**** DATENSÄTZE

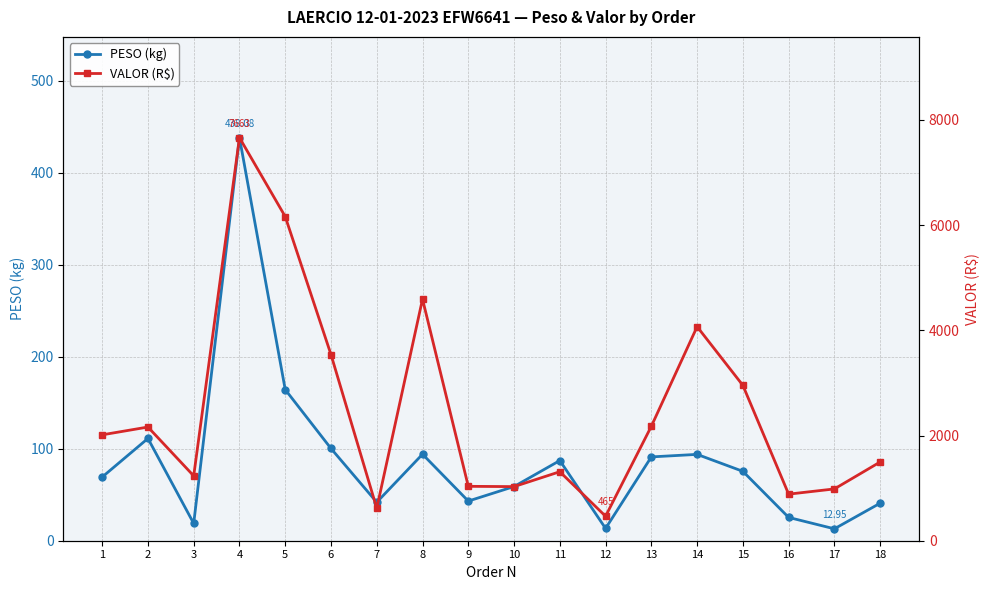

Reading left to right, extract all data points from this chart.

PESO (kg): 1=69.2	2=111.2	3=18.8	4=438.1	5=164.2	6=100.2	7=41.8	8=94.0	9=43.1	10=58.9	11=87.1	12=13.4	13=91.1	14=93.8	15=75.4	16=25.3	17=12.9	18=40.8
VALOR (R$): 1=2013.2	2=2161.5	3=1232.8	4=7663.4	5=6162.7	6=3538.8	7=616.7	8=4593.6	9=1034.2	10=1028.6	11=1312.0	12=465.3	13=2176.1	14=4069.7	15=2953.9	16=885.6	17=984.8	18=1497.0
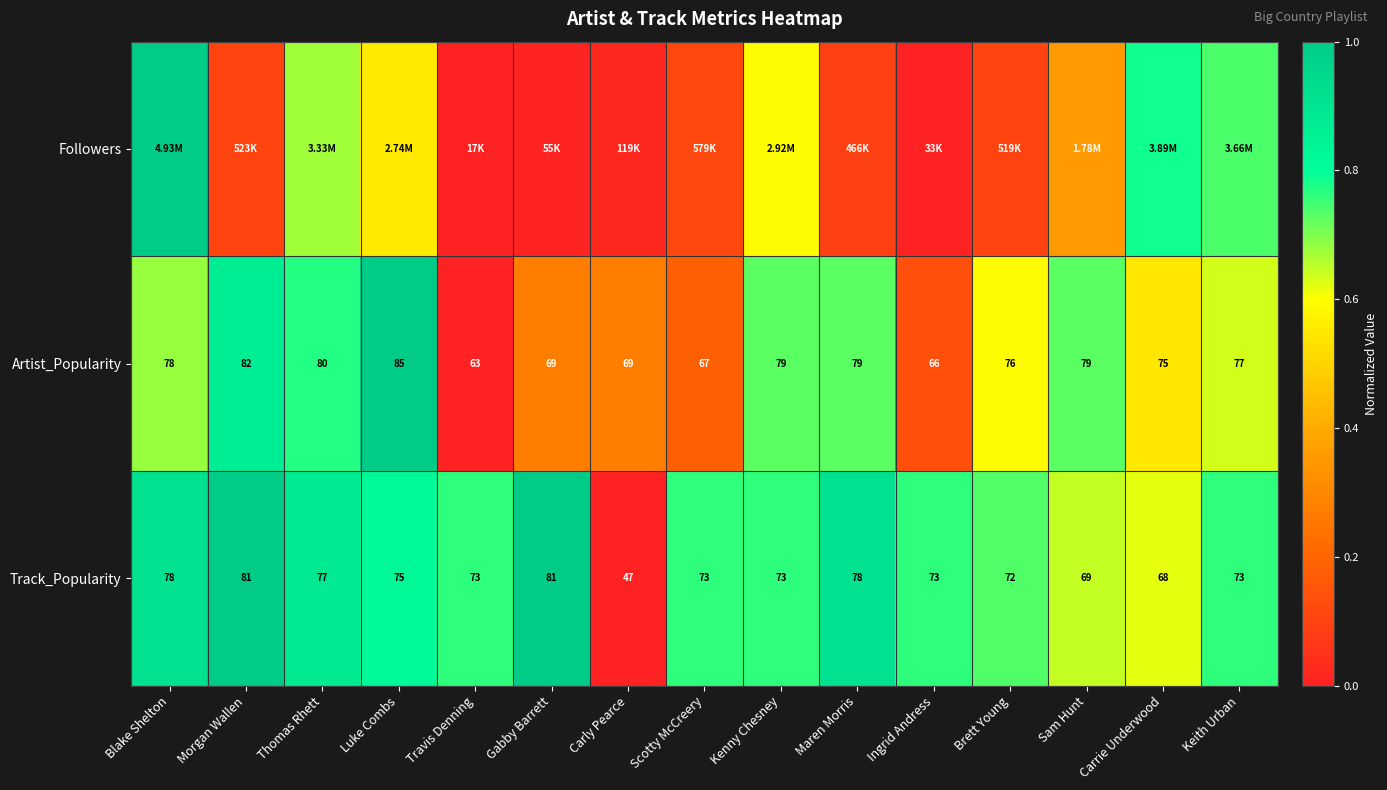

Which category has the lowest value in the Track_Popularity series?

Carly Pearce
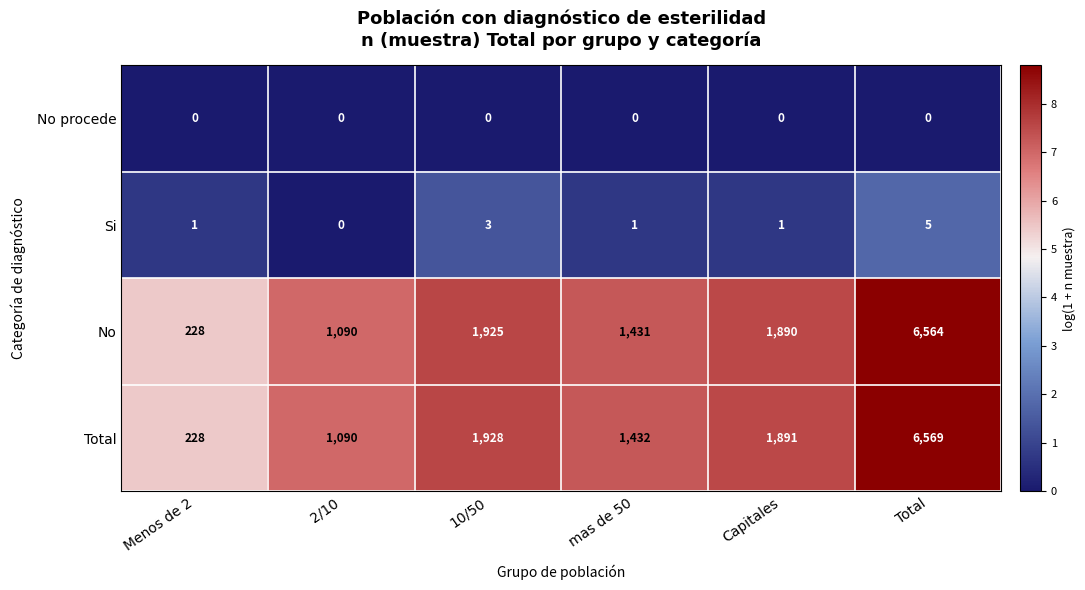

At how many categories does at least one series exceed 4?

6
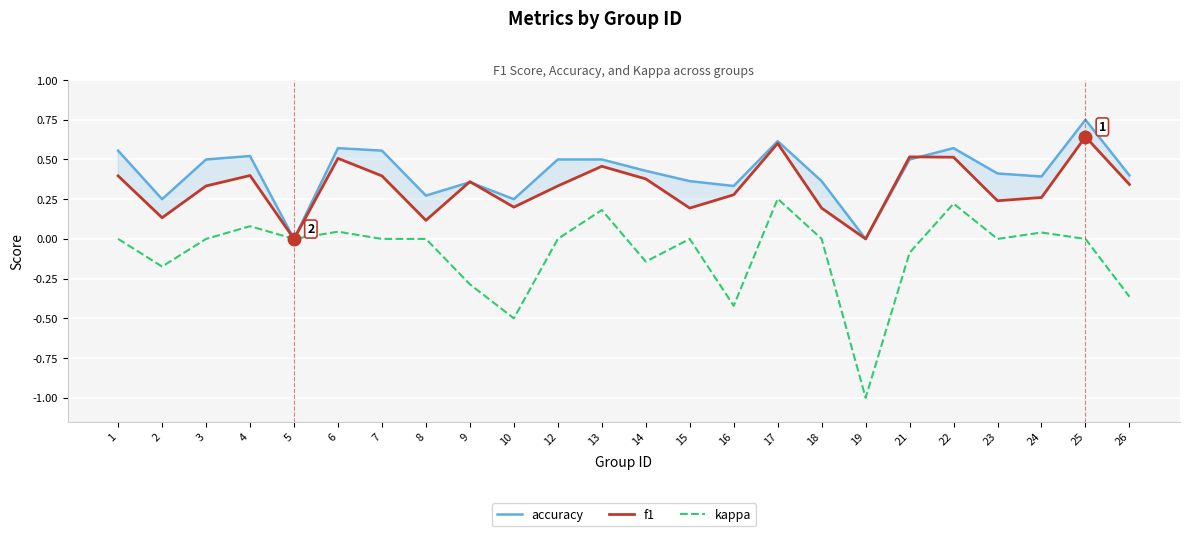

What is the difference between the maximum and minimum values in the f1 series?

0.6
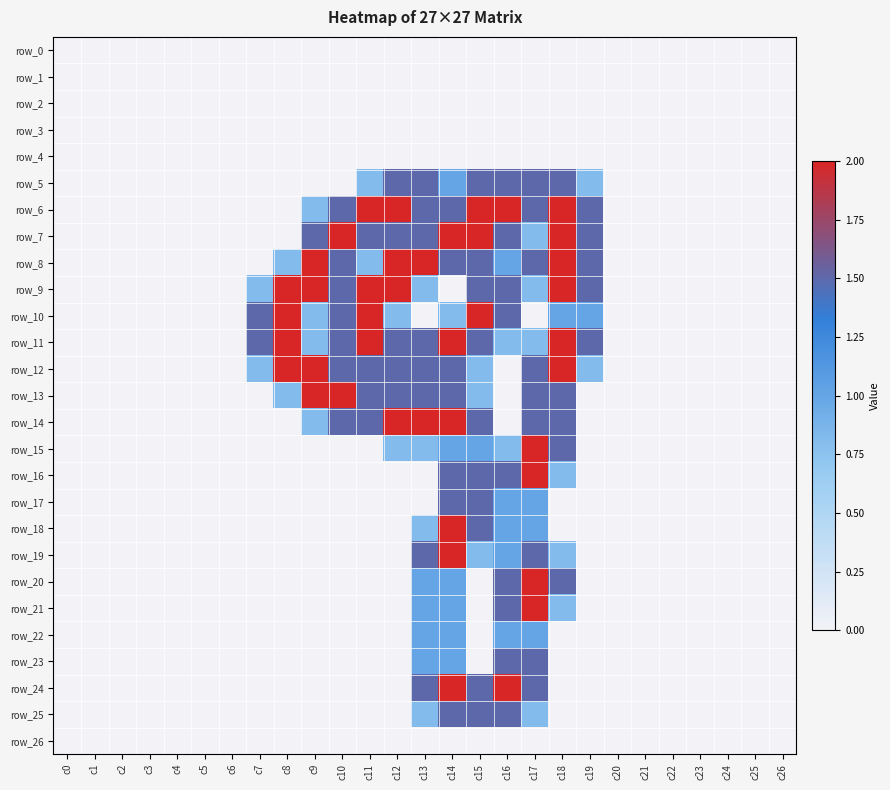

Is it true that row_19 equals 1.0 at c23?

False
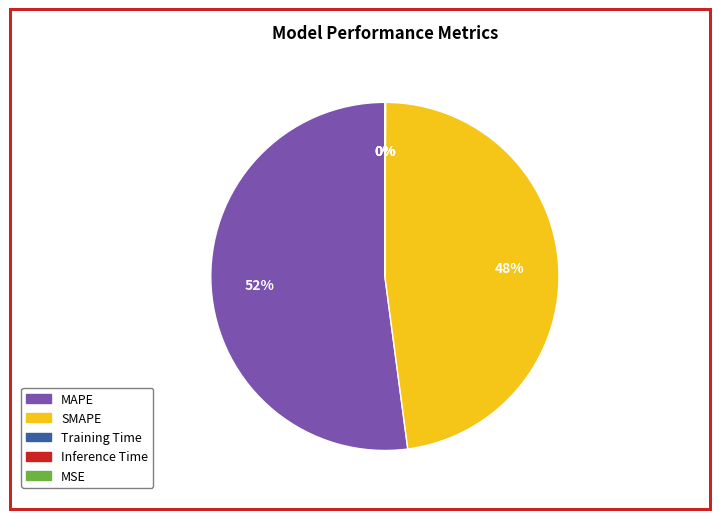

True or false: SMAPE accounts for 43% of the total.

False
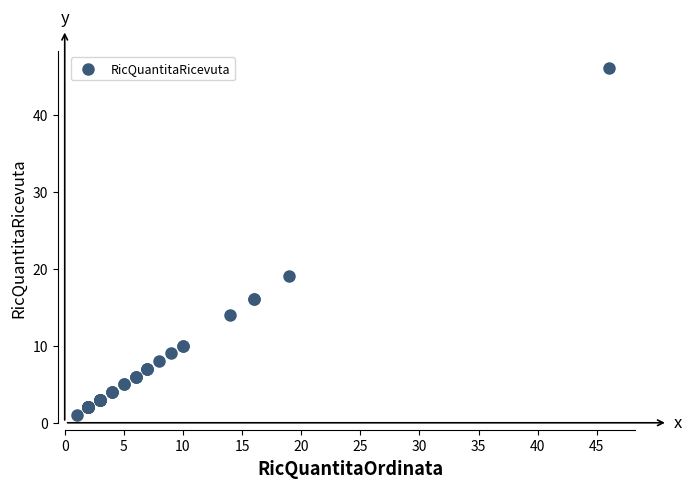

What Y value in the scatter plot is closest to 23?

19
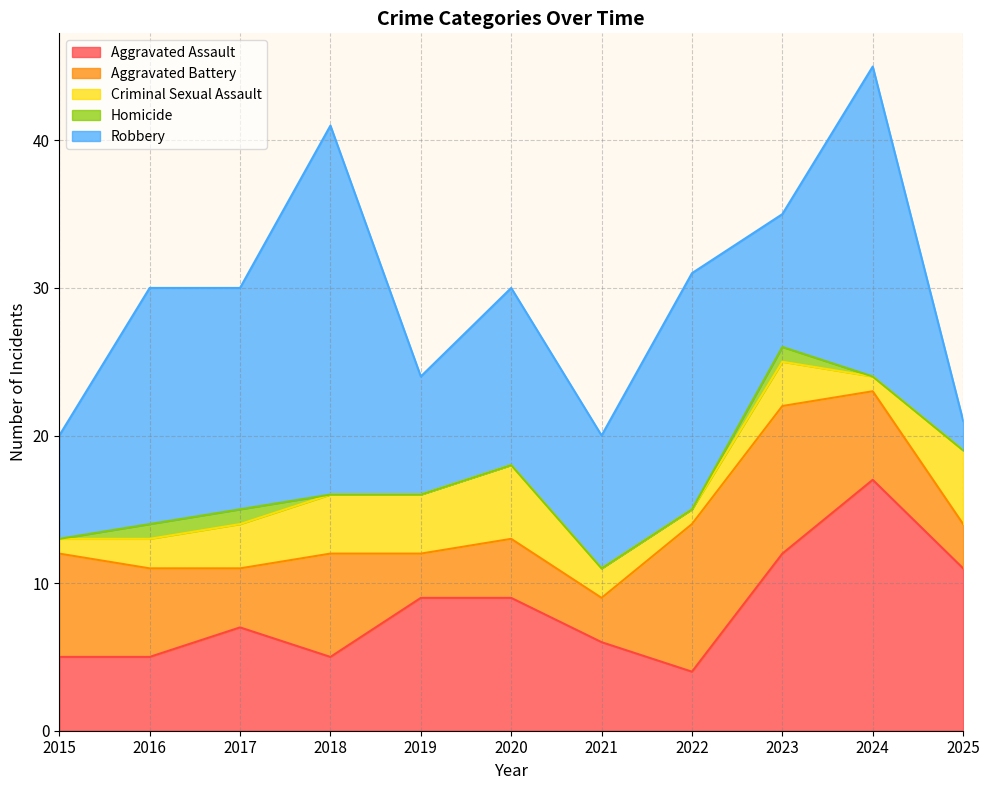

What is the spread (max minus min) of values at 2020?

12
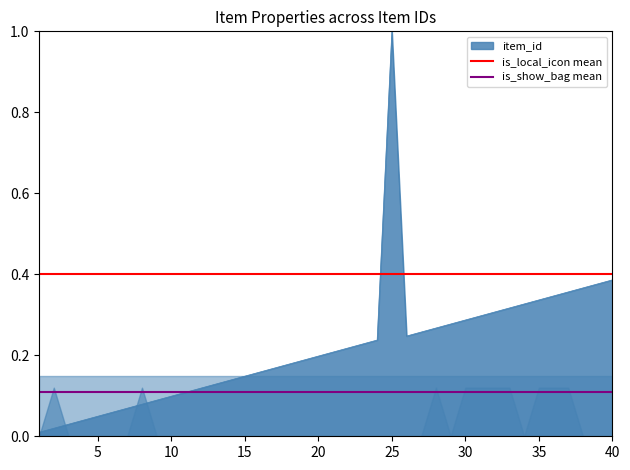

The item_id series shows 1.0 at 25. True or false?

True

********

▶ [ZIEL DER AUFGABE]:
Geben Sie die Zeilen ab derjenigen, die „Carly Pearce“ enthält, bis einschließlich zum Ende der Datensätze als Markdown-Tabelle mit den Spalten „Nr.“ und „Zeile“ wieder. Lassen Sie dabei Leerzeilen und die Bilder weg.

▶ [ERLEDIGTE AUFGABE]:
| Nr. | Zeile |
|---|---|
| 1 | Carly Pearce |
| 2 | At how many categories does at least one series exceed 4? |
| 3 | 6 |
| 4 | What is the difference between the maximum and minimum values in the f1 series? |
| 5 | 0.6 |
| 6 | Is it true that row_19 equals 1.0 at c23? |
| 7 | False |
| 8 | True or false: SMAPE accounts for 43% of the total. |
| 9 | False |
| 10 | What Y value in the scatter plot is closest to 23? |
| 11 | 19 |
| 12 | What is the spread (max minus min) of values at 2020? |
| 13 | 12 |
| 14 | The item_id series shows 1.0 at 25. True or false? |
| 15 | True |